Des pôles de production, étatiques ou pas, de la propagande sont éclairés : ministères, office de colonisation, agence économique des colonies en France, Office War of Information aux Etats-Unis, groupes politiques (Front National depuis les années 1970), associations paraétatiques (le SAC, groupe de pression du gaullisme conservateur analysé par François Audigier) ou non.

Le recours à la propagande en République est important dans deux types de moment de son histoire :
– les moments de fondation ou refondation républicaine. Giulietta Faiella-Ait Lamara montre par exemple le rôle de la propagande anti-communiste dans l’Italie en reconstruction (1947-1958). Transmise par l’intermédiaire de l’Eglise d’une part, qui mène un combat de terrain, « une propagande par le bas », en étant présente au plus près des citoyens, et de l’Etat d’autre part qui exerce tout à la fois une vigoureuse censure pour étouffer le message communiste et un contrôle très poussé des moyens de communication, leur propagande synchronisée présente le communisme comme un ennemi insidieux, rusé et mettant en péril la démocratie même.
– les moments traumatiques : guerres mondiales, guerre froide, guerres coloniales, guerre du Golfe. Anne Morelli, qui ancre sa communication dans la Grande Guerre, énumère ainsi les procédés de propagande des républiques en balayant un siècle de conflits à la lumière des mécanismes mis au jour par le pacifiste Arthur Ponsonby en 1928, qu’elle décline en « dix commandements » largement appliqués par les républiques :

1/ Nous ne voulons pas la guerre.
2/ Le camp adverse est le seul responsable de la guerre.
3/ Le chef du camp adverse a le visage du diable.
4/ Masquer les buts réels de la guerre sous de nobles causes.
5/ L’ennemi provoque sciemment des atrocités, si nous commettons des bavures, c’est involontairement.
6/ L’ennemi utilise des armes non autorisées.
7/ Nous subissons très peu de pertes, les pertes de l’ennemi sont énormes.
8/ Les artistes et les intellectuels soutiennent notre cause.
9/ Notre cause a un caractère sacré.
10/ Ceux qui mettent en doute notre propagande sont des traîtres.

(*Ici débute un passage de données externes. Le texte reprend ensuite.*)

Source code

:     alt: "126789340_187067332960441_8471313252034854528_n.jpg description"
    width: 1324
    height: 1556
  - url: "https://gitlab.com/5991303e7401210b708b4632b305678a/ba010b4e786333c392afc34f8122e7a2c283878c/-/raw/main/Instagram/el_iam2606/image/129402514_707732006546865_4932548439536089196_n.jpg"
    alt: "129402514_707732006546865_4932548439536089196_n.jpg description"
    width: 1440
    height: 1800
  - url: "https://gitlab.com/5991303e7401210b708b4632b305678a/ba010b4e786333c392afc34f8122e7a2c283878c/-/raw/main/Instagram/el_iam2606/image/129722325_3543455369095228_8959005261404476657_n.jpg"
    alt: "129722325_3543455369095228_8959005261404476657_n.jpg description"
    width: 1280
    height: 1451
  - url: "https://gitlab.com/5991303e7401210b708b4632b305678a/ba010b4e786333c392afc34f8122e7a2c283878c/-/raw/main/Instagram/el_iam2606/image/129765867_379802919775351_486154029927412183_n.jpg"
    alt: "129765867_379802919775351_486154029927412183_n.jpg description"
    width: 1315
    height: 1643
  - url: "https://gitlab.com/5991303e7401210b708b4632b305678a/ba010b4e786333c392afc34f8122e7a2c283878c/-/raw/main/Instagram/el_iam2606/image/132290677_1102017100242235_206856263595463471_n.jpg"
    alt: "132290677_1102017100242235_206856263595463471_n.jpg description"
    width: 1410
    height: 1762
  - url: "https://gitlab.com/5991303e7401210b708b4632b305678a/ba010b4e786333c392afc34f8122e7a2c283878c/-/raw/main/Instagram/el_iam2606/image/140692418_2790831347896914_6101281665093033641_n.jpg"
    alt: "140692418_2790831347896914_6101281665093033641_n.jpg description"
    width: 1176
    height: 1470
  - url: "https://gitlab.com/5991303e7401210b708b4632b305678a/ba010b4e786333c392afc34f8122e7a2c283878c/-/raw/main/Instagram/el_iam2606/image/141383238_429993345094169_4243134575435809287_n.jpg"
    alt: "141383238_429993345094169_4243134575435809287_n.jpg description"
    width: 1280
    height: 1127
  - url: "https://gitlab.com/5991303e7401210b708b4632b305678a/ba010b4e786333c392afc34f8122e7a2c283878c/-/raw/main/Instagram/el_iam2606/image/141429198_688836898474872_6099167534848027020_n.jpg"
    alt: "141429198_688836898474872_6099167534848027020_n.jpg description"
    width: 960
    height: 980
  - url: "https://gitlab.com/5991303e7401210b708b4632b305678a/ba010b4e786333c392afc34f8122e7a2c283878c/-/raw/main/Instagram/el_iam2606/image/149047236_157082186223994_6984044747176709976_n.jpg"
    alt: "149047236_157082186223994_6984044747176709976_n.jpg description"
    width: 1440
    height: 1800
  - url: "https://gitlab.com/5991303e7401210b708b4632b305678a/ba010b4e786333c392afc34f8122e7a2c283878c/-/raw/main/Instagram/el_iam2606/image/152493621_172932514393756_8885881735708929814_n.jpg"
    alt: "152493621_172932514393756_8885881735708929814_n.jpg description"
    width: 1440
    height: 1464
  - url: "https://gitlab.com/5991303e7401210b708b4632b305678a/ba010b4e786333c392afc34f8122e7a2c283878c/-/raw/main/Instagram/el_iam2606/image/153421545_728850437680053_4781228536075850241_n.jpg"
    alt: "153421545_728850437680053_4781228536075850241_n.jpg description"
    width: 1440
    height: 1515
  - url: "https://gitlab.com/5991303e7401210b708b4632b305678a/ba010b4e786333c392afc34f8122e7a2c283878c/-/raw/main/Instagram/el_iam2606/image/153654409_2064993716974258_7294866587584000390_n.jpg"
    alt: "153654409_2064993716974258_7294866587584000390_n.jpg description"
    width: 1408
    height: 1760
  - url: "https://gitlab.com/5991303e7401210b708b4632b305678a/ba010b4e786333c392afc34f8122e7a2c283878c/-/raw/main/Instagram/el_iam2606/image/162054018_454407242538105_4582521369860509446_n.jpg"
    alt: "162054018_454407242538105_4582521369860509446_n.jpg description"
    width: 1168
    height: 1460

Que dire des effets de la propagande ? Didier Georgakakis voit son succès « dans la capacité du personnel politique à se saisir des représentations suffisamment structurées et stables ». Ainsi en dehors des moments historiques évoqués plus haut, en dehors des campagnes électorales, la propagande peut contribuer à la « production de représentations politiques durables ». C’est ce qu’a par exemple montré Christel Sniter à travers le Monument aux Mères françaises érigé à Paris dans l’entre-deux-guerres. Il fut tout à la fois au cœur des célébrations officielles natalistes de la Troisième république, des autorités de Vichy… comme des contre-manifestations occasionnelles des femmes communistes en 1942 et 1943 ou des mouvements féministes en 1971.